TASK => Under this line are records; the part from the line containing "SCIENTIFIC REPORTS |" through the line containing "Minutes of the Meeting – February 5, 2001" should be repeated exactly. Please exclude pictures.

MATERIALS PROVIDED =>

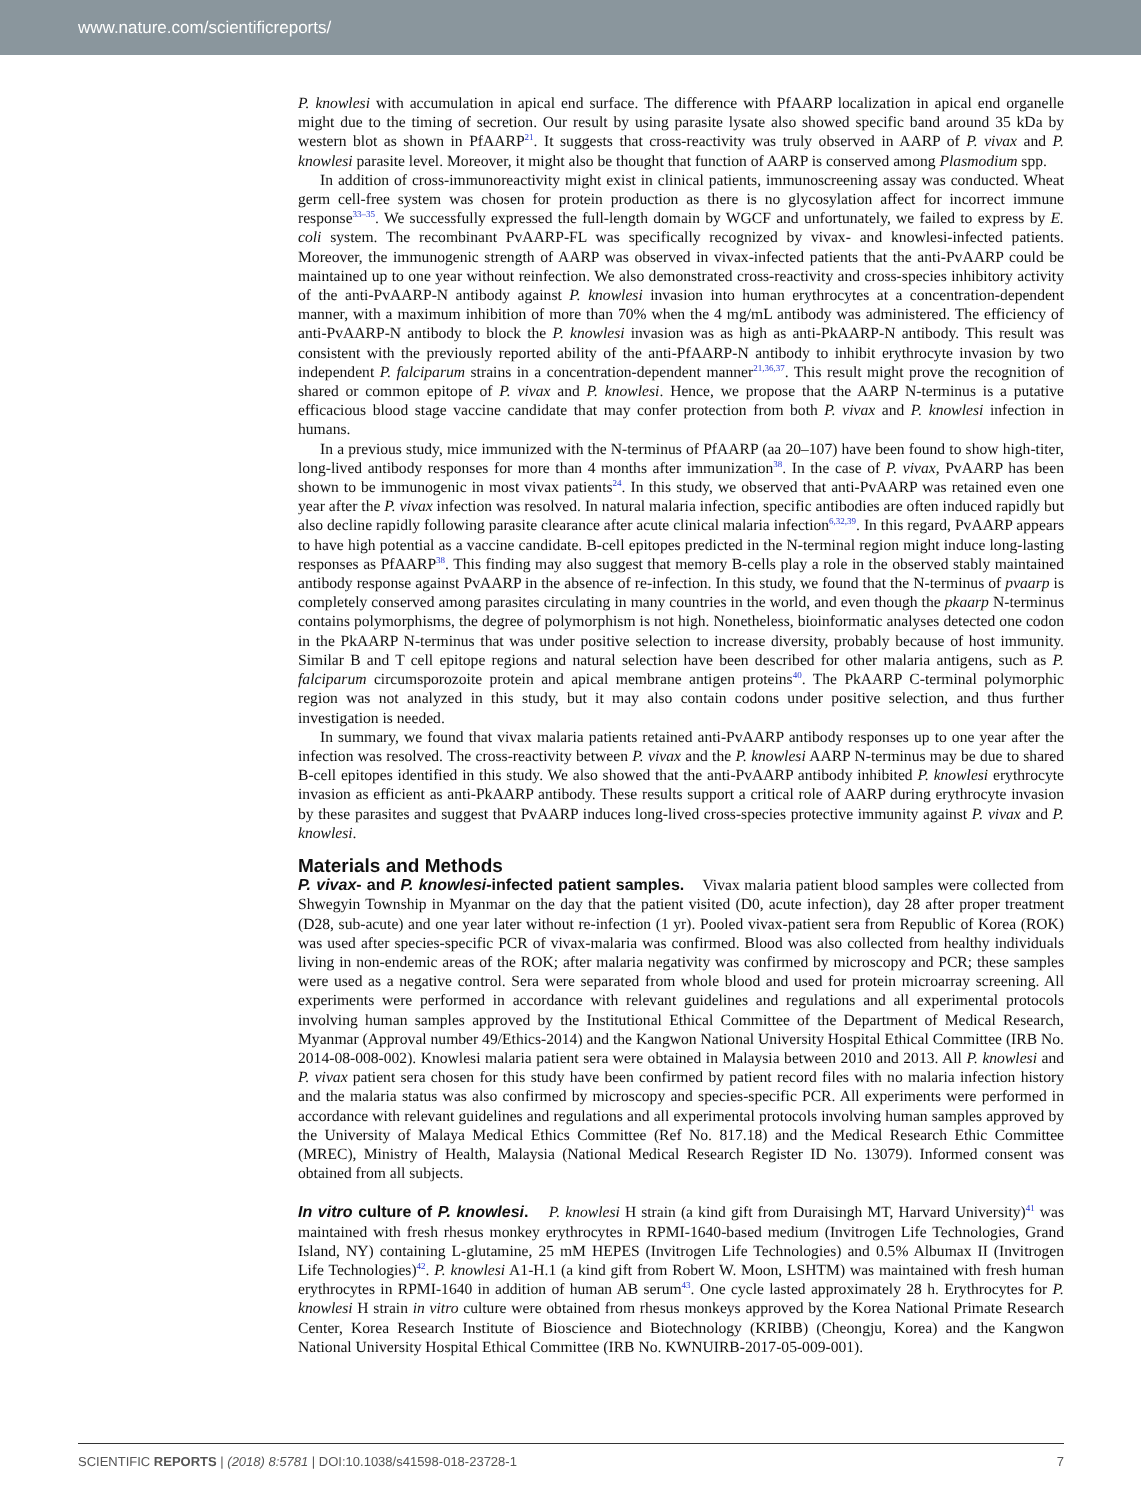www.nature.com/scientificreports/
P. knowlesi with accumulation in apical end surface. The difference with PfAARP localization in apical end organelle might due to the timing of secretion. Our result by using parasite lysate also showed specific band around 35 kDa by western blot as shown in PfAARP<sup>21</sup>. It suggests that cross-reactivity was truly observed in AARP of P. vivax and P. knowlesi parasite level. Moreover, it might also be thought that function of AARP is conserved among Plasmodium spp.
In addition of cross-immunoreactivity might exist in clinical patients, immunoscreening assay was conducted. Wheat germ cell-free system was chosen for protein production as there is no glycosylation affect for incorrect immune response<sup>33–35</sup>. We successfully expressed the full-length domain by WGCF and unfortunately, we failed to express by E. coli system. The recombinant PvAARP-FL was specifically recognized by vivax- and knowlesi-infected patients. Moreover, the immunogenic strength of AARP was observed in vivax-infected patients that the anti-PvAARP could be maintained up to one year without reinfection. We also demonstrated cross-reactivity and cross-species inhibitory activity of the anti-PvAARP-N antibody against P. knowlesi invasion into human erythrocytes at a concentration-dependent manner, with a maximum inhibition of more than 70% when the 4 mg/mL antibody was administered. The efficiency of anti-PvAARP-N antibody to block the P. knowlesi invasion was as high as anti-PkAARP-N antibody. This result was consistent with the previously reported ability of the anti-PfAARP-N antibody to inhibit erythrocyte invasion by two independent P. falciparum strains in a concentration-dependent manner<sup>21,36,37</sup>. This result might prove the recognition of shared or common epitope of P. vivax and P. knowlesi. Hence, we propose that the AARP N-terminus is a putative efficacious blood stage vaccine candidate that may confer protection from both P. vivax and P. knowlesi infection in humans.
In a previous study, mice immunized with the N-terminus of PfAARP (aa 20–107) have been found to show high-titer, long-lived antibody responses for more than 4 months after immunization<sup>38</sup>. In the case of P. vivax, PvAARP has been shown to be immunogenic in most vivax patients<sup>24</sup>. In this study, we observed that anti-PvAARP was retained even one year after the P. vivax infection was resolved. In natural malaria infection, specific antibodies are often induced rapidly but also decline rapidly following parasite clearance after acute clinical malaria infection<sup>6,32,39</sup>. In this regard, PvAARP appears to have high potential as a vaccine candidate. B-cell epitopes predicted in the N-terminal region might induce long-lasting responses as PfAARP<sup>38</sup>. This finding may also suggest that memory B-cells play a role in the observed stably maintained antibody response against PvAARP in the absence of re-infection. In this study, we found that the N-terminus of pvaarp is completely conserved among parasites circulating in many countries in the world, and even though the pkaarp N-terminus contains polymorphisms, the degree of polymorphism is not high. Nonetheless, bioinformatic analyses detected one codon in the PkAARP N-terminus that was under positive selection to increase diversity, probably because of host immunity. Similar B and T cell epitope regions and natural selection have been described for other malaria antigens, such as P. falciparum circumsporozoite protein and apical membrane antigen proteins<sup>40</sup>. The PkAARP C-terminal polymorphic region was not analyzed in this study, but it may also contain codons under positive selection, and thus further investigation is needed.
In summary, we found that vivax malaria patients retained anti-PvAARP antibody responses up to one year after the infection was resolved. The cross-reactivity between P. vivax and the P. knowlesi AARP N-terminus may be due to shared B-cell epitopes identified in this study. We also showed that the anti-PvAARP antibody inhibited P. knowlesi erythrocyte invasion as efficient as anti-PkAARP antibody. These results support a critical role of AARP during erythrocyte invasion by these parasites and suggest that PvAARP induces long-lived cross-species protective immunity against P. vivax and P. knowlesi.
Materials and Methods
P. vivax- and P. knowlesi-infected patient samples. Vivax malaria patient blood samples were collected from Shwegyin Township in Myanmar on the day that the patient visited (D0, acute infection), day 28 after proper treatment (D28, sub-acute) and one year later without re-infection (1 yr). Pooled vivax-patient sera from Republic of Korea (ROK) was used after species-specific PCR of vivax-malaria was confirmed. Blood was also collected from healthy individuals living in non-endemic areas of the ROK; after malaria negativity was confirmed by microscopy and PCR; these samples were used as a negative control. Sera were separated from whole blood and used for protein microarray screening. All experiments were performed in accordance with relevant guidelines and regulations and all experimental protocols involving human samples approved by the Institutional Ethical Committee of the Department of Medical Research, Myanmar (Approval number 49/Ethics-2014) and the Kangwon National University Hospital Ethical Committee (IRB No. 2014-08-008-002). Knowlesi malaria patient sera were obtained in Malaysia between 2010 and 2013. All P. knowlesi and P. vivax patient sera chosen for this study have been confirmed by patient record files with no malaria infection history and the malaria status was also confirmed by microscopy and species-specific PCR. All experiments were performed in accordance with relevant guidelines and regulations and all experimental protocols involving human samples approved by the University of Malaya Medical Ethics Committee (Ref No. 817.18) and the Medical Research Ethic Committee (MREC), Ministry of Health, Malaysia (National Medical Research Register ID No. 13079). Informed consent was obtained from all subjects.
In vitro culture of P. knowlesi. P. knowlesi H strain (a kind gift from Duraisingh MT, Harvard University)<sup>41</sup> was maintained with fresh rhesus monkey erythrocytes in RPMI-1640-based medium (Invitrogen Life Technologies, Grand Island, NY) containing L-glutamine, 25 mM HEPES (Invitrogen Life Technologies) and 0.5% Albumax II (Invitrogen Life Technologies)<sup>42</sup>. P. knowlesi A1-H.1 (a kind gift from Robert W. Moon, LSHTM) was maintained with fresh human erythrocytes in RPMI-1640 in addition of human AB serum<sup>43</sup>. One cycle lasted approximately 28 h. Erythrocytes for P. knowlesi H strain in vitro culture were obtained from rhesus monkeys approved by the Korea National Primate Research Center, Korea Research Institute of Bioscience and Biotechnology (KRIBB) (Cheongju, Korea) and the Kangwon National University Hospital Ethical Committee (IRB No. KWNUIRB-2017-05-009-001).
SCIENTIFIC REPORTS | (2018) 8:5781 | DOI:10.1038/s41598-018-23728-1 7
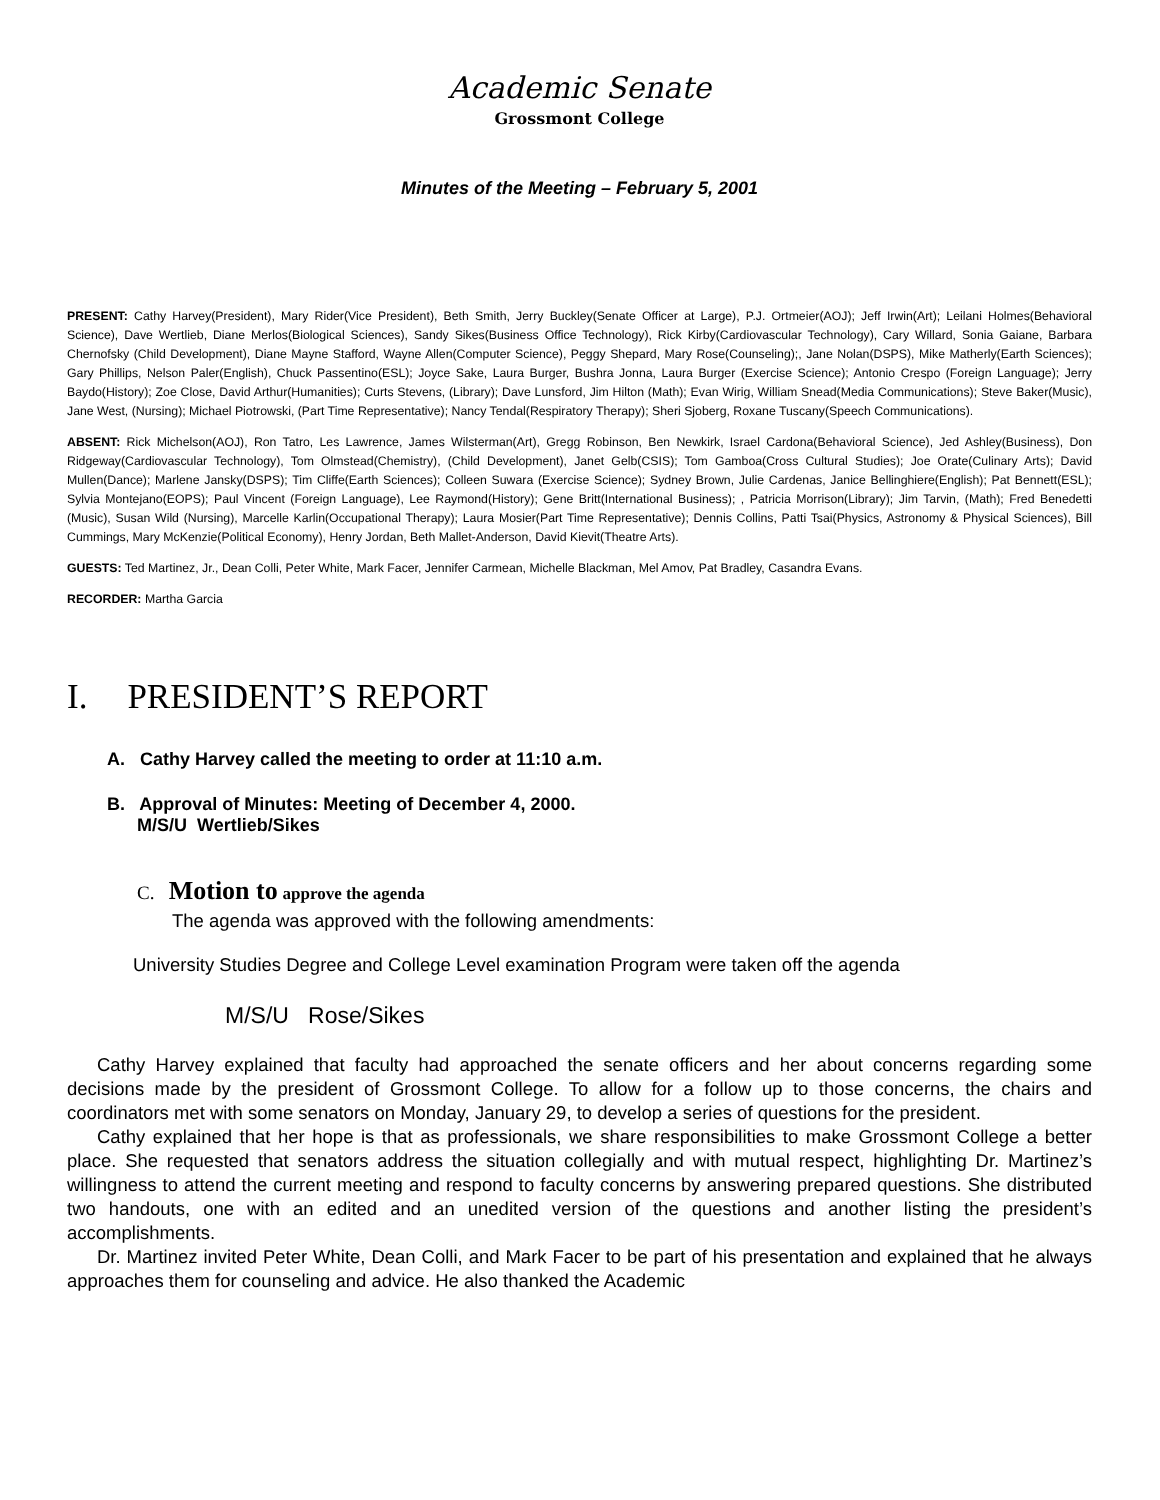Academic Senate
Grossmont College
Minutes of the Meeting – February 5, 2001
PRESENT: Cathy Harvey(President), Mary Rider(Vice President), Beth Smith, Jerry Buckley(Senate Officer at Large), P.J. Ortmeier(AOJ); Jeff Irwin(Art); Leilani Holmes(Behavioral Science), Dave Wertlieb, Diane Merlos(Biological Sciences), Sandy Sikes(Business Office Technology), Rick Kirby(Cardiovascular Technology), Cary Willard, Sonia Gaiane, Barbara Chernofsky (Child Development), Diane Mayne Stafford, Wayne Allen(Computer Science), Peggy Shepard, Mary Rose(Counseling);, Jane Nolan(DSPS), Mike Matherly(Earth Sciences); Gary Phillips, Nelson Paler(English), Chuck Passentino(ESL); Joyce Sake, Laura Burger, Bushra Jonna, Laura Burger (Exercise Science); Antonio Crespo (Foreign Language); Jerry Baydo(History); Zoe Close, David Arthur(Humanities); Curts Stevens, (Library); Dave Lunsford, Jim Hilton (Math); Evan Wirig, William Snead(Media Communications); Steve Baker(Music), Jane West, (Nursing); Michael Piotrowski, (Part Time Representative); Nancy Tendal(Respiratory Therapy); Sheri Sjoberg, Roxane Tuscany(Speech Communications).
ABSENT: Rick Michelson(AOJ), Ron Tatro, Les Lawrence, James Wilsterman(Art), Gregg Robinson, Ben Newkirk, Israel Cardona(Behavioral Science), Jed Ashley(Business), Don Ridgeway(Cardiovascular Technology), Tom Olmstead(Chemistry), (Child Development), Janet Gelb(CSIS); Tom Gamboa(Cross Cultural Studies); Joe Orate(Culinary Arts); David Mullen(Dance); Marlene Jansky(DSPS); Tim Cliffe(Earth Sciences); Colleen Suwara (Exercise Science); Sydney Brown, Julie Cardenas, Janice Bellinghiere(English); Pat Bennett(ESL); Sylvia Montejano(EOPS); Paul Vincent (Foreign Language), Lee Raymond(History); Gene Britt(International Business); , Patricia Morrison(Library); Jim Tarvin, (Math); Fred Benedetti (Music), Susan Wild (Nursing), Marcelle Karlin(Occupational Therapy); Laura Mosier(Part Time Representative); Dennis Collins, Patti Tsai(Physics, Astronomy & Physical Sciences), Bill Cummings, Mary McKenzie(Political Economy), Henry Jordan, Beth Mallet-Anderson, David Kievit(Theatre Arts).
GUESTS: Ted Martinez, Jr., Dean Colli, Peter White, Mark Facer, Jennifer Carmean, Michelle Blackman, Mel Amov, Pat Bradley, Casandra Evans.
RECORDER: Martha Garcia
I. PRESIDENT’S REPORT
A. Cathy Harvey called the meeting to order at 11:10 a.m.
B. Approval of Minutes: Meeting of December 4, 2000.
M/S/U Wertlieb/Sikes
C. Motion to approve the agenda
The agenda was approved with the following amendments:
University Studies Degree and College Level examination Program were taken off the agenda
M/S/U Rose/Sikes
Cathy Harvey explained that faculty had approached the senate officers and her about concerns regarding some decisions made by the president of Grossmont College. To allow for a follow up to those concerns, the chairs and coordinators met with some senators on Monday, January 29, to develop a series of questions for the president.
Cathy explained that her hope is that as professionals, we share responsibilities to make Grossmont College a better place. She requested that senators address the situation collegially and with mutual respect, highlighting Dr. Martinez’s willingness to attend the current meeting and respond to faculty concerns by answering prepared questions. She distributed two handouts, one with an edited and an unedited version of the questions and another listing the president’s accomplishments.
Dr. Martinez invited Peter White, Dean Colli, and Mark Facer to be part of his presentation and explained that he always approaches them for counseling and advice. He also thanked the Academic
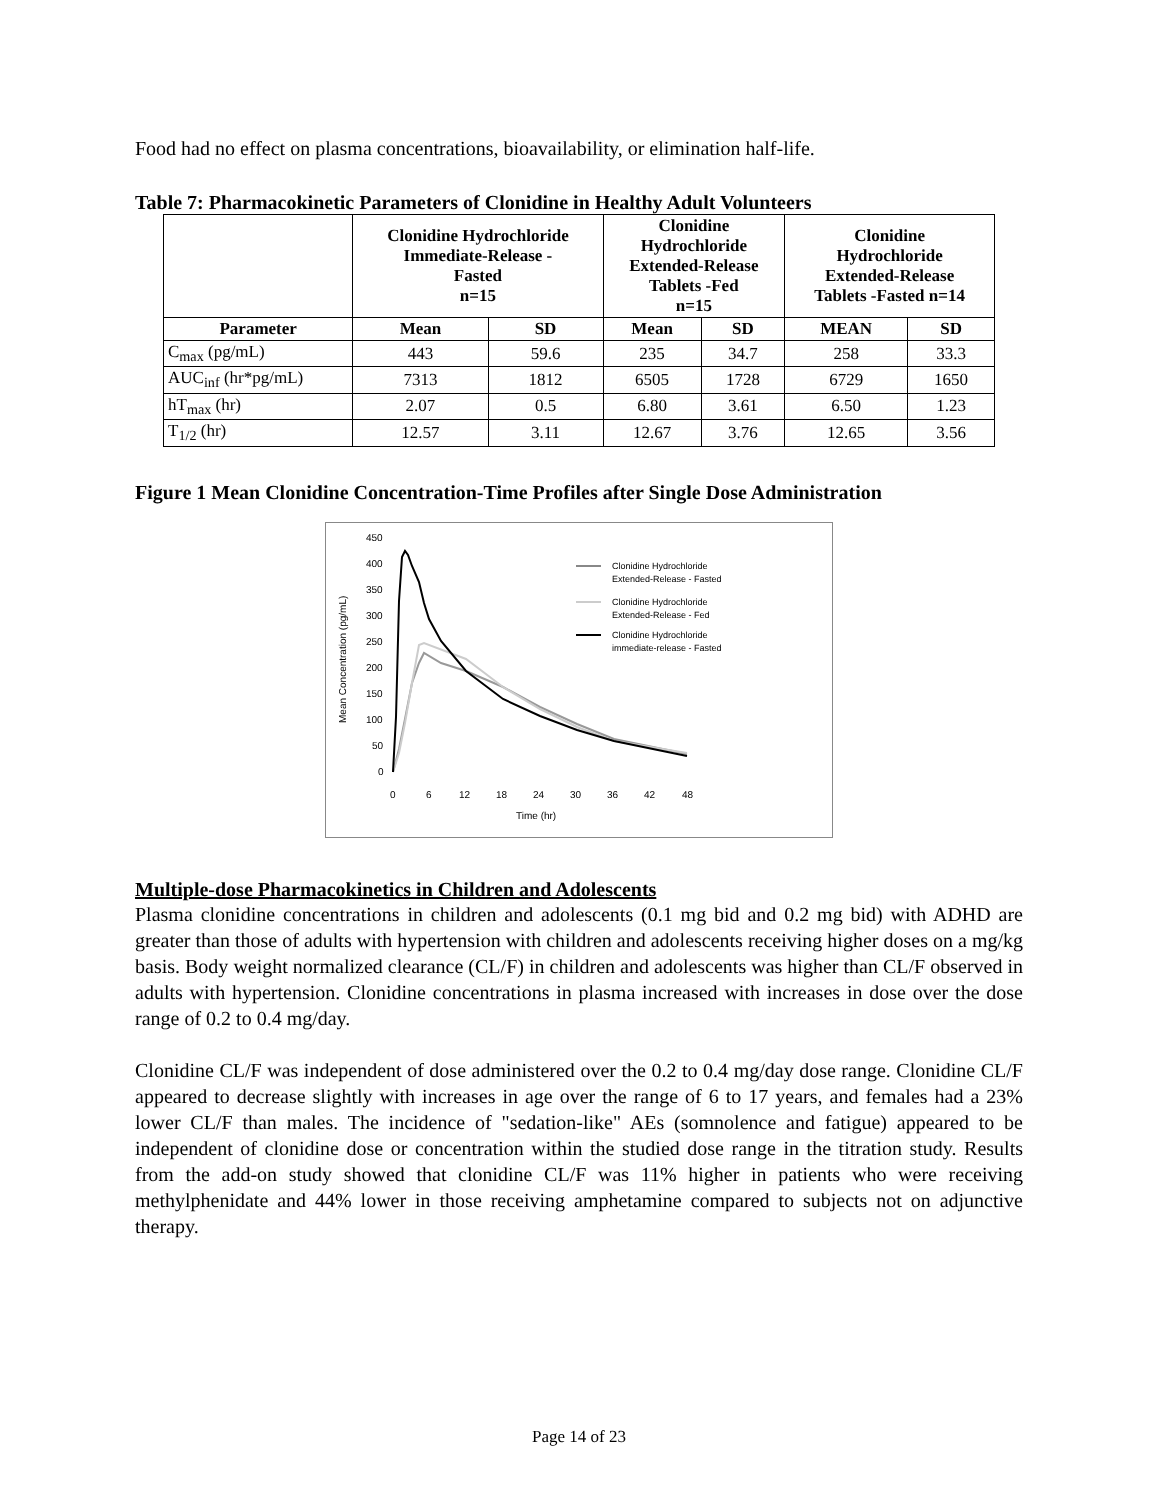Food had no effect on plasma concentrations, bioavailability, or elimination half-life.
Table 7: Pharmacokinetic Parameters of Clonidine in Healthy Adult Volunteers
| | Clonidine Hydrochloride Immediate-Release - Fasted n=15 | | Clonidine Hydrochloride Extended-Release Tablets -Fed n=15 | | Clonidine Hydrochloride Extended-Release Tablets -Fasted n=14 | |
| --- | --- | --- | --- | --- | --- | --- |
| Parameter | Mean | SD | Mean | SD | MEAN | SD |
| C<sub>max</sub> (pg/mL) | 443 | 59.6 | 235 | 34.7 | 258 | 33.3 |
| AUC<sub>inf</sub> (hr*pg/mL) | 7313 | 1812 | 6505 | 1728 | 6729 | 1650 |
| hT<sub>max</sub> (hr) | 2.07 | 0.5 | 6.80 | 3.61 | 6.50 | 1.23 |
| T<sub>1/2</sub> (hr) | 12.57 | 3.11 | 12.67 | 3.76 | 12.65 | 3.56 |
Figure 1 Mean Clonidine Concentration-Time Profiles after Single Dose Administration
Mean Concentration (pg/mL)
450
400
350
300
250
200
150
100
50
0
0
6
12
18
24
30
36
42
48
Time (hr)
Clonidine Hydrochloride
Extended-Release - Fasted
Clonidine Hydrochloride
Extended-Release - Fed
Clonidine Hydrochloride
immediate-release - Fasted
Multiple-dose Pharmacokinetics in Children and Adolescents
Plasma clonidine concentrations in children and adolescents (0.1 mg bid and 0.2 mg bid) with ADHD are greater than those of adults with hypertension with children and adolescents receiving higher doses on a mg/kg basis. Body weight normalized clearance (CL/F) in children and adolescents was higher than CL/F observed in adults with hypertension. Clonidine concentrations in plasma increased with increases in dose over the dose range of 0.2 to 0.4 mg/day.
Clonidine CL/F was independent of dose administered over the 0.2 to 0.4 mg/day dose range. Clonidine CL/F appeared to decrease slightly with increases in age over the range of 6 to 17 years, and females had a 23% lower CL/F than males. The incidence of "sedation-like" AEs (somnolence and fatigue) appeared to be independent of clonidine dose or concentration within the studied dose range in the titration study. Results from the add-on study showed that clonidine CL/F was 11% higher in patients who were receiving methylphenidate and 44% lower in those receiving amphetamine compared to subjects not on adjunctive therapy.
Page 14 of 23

ANSWER BOX =>
SCIENTIFIC REPORTS | (2018) 8:5781 | DOI:10.1038/s41598-018-23728-1 7
Academic Senate
Grossmont College
Minutes of the Meeting – February 5, 2001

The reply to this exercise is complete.